◆ Passage provided ◆
◆ ◆ ◆

EE offers WiFi calling, but only to pay monthly customers and only on certain phones.
Vodafone provides WiFi calling which only supports certain phones.
Three supports Wi-Fi calling on compatible phones as well.
Change to another mobile network
This may sound extreme but if you consistently experience terrible mobile signal at home, consider switching to another provider. It’s surprisingly easy to switch (you can now text to switch networks) and keeping your existing number is easy too.
In order to find out if a different network will provide a better mobile signal, you can use their respective coverage checkers. Each will tell you whether the signal will be good outdoors as well as indoors at any given UK postcode.
If you'd rather get an independent opinion on how good each operator's signal is in your area, head to opensignal.com - there are also mobile apps for Android and iOS (RootMetrics has its own independent coverage checker worth trying too).
There's an even better way, however: simply request a free pay-as-you-go SIM from a provider and try it out for a month in a spare phone (or even in your main phone). Sure, it's going to cost you a few quid, but this is a small price to pay to find out which network offers strong mobile coverage in your area.
Most SIMs are now all-in-one, so you pop out the size you need for your phone. You’ll have to use the SIM’s new phone number for the trial, but at least you will have a good idea of whether the coverage is significantly better than your old provider or not.
If not, try another provider until you find one with the best signal.
You might like to check out our best SIM-only deals, too.
Mobile phone signal boosters
If you don't want to change networks and can't rely on WiFi calling, then a signal booster could help.
These are also known as 'femtocells', however, be very careful what you buy. As you’ll find on Ofcom's website most signal boosters are illegal to use.

◆ ◆ ◆

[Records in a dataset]

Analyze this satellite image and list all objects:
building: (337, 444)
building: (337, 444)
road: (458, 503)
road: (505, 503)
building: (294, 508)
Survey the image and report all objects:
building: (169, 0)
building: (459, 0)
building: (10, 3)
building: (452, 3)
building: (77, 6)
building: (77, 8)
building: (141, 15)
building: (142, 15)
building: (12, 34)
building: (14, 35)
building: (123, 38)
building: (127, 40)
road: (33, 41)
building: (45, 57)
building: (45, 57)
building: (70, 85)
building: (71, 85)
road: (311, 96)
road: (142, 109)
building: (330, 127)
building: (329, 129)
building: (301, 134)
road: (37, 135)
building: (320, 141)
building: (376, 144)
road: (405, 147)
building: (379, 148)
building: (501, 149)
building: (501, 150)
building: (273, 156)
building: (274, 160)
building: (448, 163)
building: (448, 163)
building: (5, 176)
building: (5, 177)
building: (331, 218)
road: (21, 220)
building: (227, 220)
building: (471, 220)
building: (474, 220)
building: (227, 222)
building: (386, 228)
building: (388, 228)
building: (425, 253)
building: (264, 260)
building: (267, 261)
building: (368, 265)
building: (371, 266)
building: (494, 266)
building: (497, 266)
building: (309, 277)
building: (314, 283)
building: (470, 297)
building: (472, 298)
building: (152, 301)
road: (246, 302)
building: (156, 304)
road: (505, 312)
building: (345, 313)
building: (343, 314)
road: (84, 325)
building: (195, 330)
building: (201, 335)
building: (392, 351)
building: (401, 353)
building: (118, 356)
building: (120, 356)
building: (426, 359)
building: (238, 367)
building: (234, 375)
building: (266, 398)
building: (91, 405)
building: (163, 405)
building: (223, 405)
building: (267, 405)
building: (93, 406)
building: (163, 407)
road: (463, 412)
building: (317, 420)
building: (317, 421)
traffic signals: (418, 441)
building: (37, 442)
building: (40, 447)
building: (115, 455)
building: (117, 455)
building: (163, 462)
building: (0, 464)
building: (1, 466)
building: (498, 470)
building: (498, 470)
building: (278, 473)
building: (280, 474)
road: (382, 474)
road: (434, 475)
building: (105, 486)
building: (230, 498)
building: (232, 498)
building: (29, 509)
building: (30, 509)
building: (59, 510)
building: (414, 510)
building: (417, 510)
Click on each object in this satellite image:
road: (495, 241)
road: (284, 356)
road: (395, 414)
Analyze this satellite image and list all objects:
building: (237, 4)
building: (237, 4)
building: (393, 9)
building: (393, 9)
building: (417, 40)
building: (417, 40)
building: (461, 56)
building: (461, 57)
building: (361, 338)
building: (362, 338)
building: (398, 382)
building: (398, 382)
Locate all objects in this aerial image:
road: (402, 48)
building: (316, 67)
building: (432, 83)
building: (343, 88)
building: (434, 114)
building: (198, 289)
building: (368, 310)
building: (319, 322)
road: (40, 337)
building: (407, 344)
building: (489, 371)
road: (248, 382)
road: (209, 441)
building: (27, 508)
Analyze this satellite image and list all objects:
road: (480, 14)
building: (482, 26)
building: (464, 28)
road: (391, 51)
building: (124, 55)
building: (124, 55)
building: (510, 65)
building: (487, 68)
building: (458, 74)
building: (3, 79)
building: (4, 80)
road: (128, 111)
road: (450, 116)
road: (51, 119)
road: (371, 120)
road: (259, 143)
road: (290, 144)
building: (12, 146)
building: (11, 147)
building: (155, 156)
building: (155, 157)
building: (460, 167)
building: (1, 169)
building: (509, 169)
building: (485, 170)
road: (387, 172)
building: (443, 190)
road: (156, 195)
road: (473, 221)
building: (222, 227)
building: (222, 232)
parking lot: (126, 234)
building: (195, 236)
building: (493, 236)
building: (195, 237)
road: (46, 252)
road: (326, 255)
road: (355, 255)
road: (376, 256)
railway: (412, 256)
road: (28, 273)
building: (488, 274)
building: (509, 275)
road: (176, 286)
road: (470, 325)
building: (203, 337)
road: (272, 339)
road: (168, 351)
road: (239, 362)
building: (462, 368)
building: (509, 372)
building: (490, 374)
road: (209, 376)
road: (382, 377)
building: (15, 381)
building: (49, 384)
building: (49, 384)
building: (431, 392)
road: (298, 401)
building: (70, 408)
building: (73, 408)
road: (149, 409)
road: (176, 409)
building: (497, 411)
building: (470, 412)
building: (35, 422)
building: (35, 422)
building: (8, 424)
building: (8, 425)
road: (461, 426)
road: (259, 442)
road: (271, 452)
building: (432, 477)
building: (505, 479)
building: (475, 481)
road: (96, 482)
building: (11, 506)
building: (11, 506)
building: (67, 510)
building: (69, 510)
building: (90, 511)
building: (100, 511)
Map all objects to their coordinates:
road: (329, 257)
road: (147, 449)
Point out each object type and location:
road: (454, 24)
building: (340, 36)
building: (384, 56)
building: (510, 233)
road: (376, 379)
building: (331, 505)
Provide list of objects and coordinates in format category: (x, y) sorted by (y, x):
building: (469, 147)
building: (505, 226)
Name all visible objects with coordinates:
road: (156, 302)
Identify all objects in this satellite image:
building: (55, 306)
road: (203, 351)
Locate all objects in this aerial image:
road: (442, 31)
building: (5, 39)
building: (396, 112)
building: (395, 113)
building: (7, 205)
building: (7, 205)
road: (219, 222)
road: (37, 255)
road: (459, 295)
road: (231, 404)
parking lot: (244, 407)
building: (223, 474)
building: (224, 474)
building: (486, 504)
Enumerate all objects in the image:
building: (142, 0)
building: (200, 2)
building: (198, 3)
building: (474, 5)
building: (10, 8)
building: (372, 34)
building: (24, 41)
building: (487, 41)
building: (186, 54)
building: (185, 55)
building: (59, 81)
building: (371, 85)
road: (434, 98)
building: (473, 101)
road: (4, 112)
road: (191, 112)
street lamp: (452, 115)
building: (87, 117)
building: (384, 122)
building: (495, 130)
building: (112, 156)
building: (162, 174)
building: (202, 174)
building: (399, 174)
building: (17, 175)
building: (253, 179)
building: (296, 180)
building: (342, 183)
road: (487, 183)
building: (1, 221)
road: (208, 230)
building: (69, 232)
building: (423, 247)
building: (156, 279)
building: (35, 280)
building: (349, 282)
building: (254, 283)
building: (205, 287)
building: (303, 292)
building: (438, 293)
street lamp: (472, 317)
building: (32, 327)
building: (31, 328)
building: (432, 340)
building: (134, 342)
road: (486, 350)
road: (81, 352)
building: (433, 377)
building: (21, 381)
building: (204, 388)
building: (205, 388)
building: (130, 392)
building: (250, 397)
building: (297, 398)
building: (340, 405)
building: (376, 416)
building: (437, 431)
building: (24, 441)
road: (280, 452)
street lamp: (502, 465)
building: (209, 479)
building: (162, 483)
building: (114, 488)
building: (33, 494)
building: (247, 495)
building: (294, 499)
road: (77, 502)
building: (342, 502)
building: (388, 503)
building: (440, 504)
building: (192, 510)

◆ ◆ ◆

◆ Exercise details ◆
Copy out the passage on poor mobile signal word for word, starting at "Most SIMs are" and ending at "provider or not.".

◆ Answer to the exercise ◆
Most SIMs are now all-in-one, so you pop out the size you need for your phone. You’ll have to use the SIM’s new phone number for the trial, but at least you will have a good idea of whether the coverage is significantly better than your old provider or not.